I've mentioned before that I had a great uncle named Uri. Uri was of age to fight in World War II by the time that the US declared war on the Nazis.

Once it became apparent what was happening in Europe with concentration camps and persecution, my great uncle chose to waive his classification as a conscientious objector and joined the United States Army Air Force as a soldier. He eventually became a ball turret gunner on flying fortresses because of his short height (5'4).

Uri actually enlisted to fight the Nazis, and when he did that, he was excommunicated from the local Amish church. After surviing his first tour of duty, he was shot down over Germany, loaded onto a German prison train, and killed by an Allied bomber when they mistook the prison train for an ammunition suplp[y train.

When his personal effects were returned to my family, obviously Uris' siblings and parents were distraught wiht grief. They wanted to bury what they could in the family plot, which was a small cemetery in the flax field where my family originally came to this country in the 1700s.

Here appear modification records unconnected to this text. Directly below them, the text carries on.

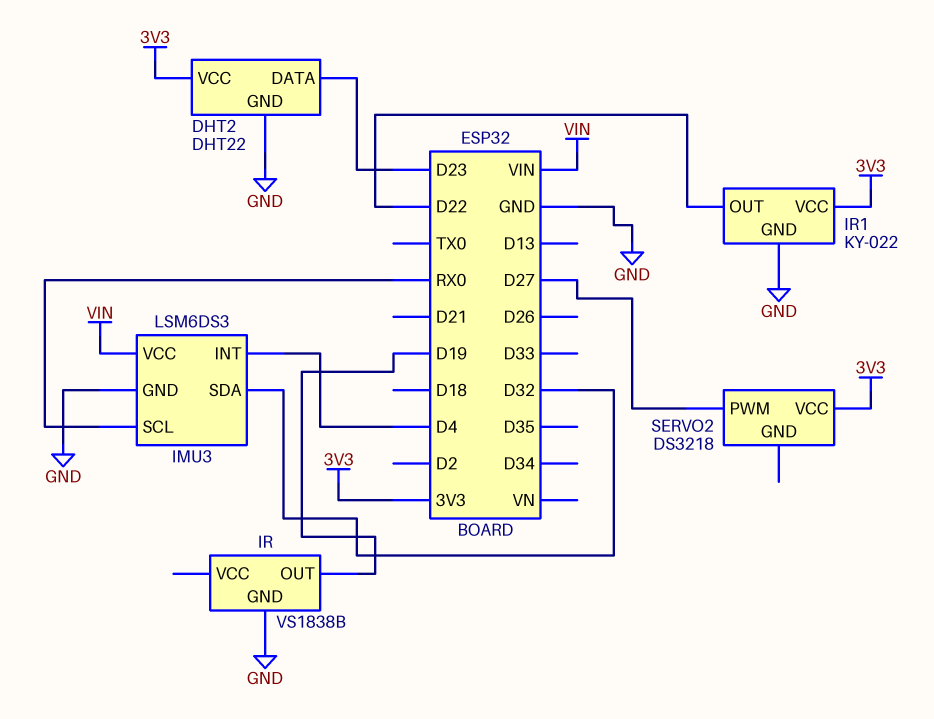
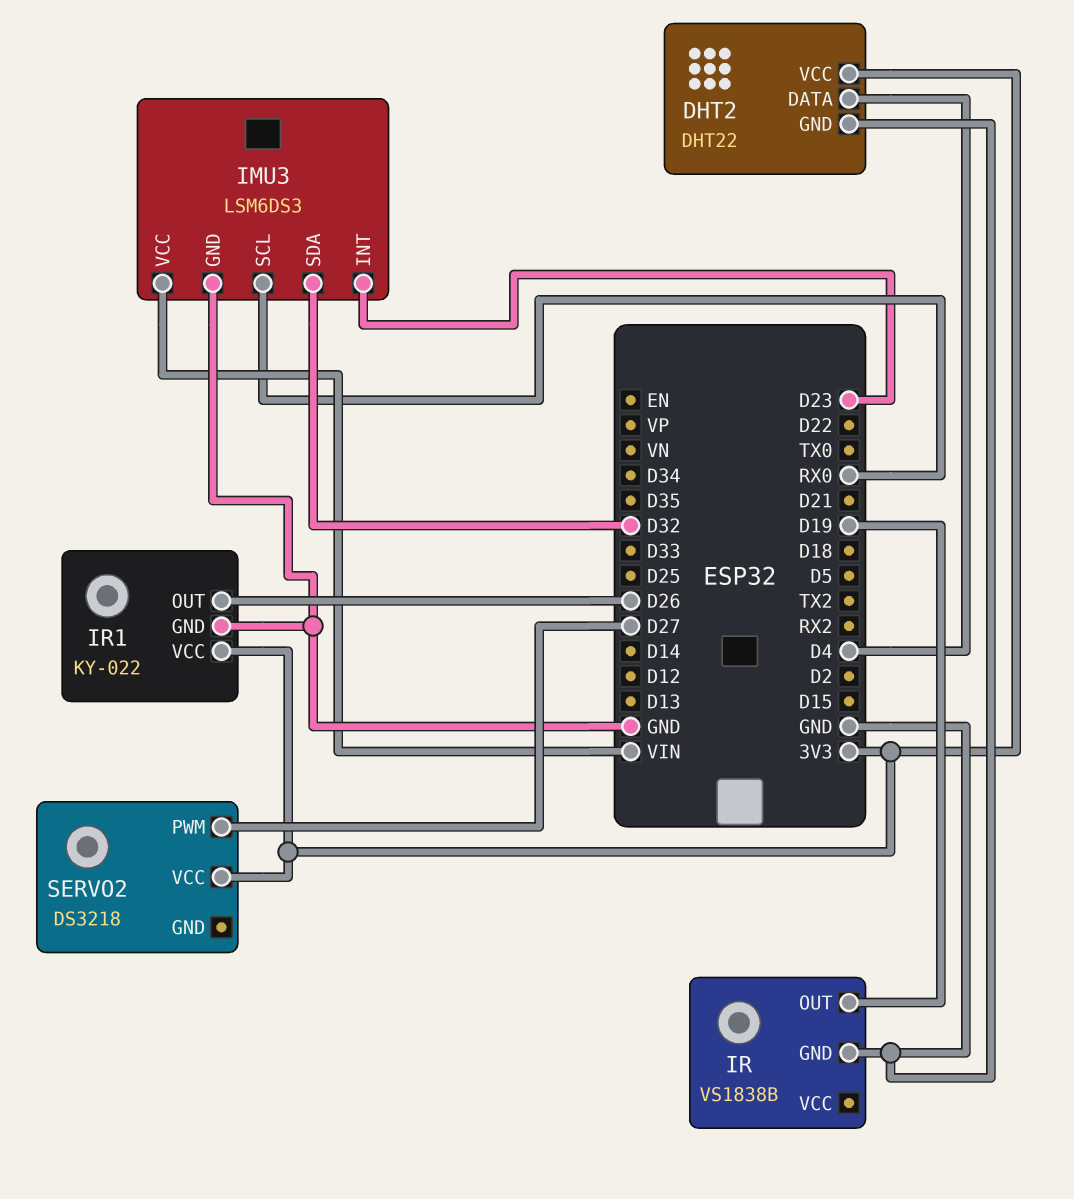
DHT2 pin DATA: D23 -> D4
IMU3 pin INT: D4 -> D23
IR1 pin OUT: D22 -> D26

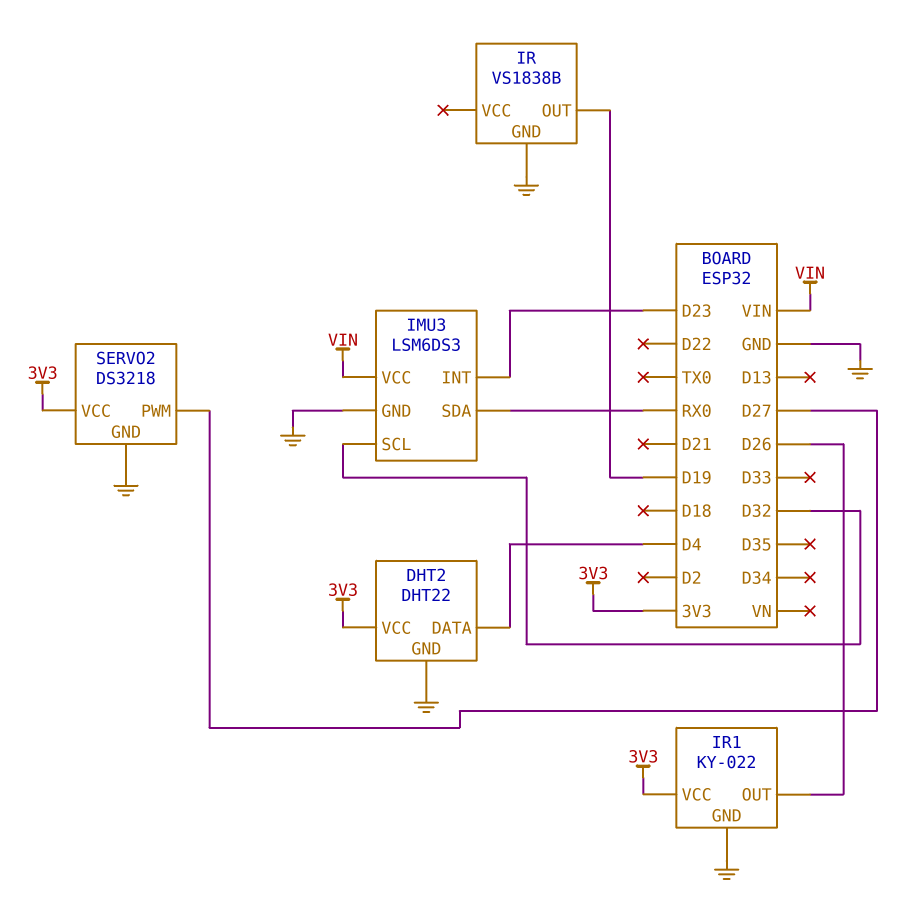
IMU3 pin SCL: RX0 -> D32
IMU3 pin SDA: D32 -> RX0
SERVO2 pin GND: none -> GND

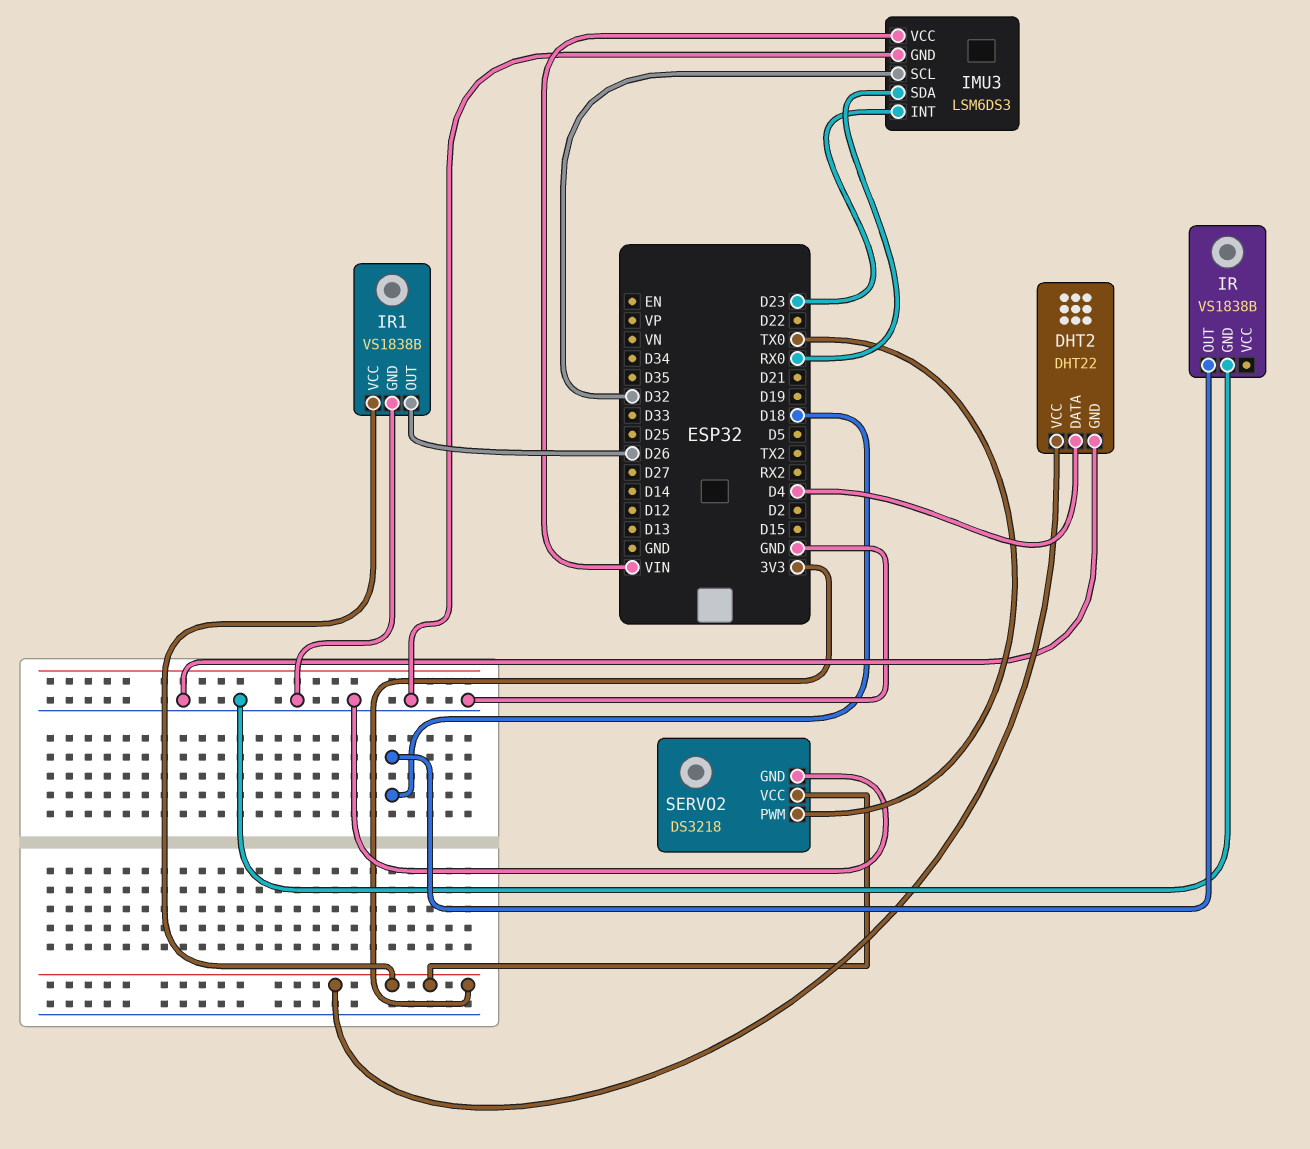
IR pin OUT: D19 -> D18
IR1: KY-022 -> VS1838B
SERVO2 pin PWM: D27 -> TX0

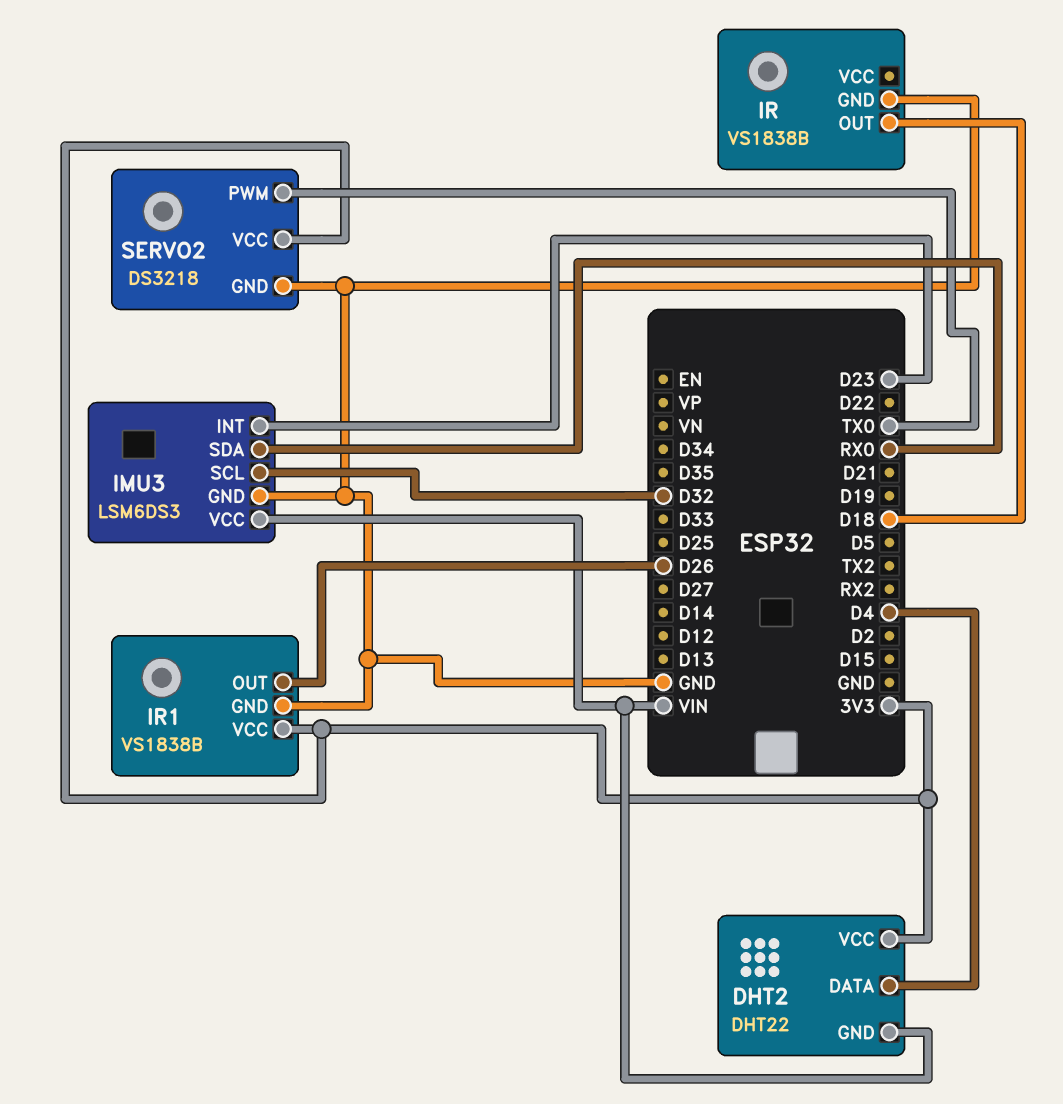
DHT2 pin GND: GND -> VIN

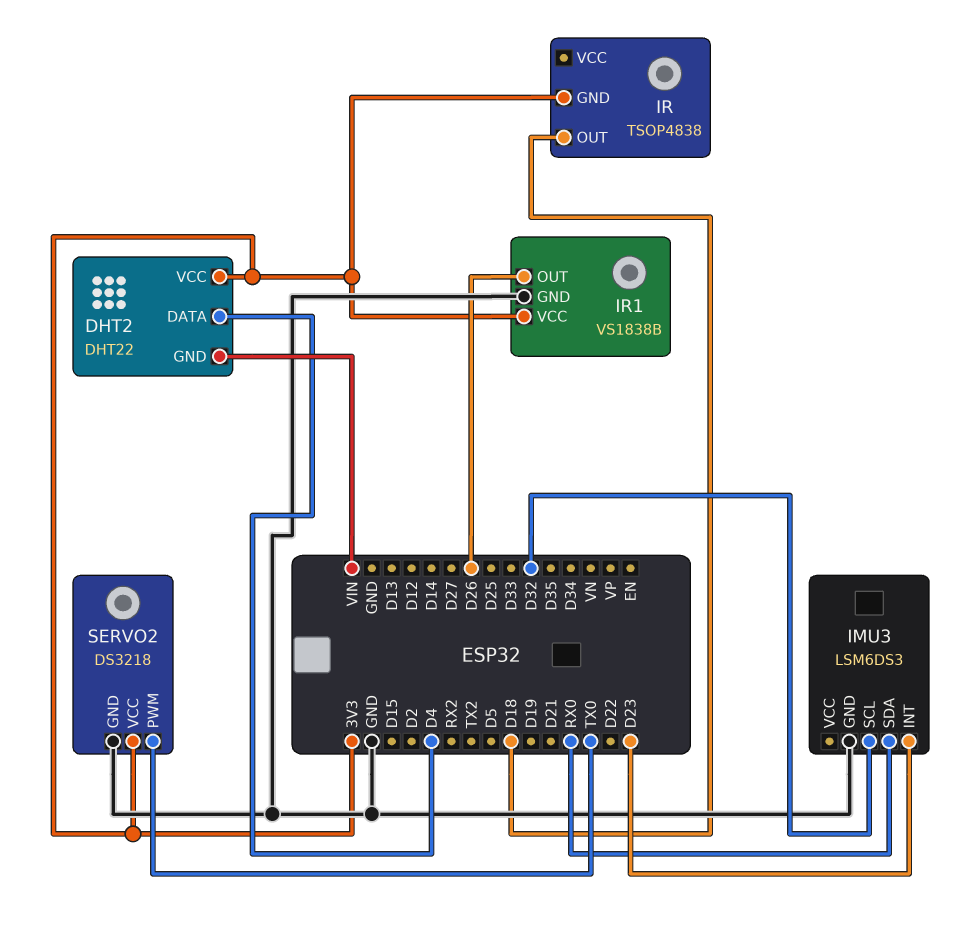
IMU3 pin VCC: VIN -> none
IR: VS1838B -> TSOP4838
IR pin GND: GND -> 3V3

The Amish bishiop at the time denied that privilege to Uri, who was no longer a member of the community or, as far as the bishop was concerned, any Amish family.

My family rallied for Uri though. After long stretches of arguments, the bishop finally relented and allowed Uri to be buried in the family plot on one condition.

He had to be buried far outside the plot, away from other members, so that pe9ople could know that he was not an actual Amish person at the time of his death.

Fast forward 80 years, and today my great Uncle Uri is now surrounded by the graves of those who loved him and those who came after him. He's as much a member of the family and community in death as he was in life, and he gave his life in the service and sacrifice as others.

Today, his bomber jacket is on loan to a lcoal Mennonite museum — not Amish.

Every Memorial Day, members of the local WVF now clean and tend to Uri's tombstone, complete with a commemorative flag.

Try as much as the Amish did, they couldn't keep Uri from his family.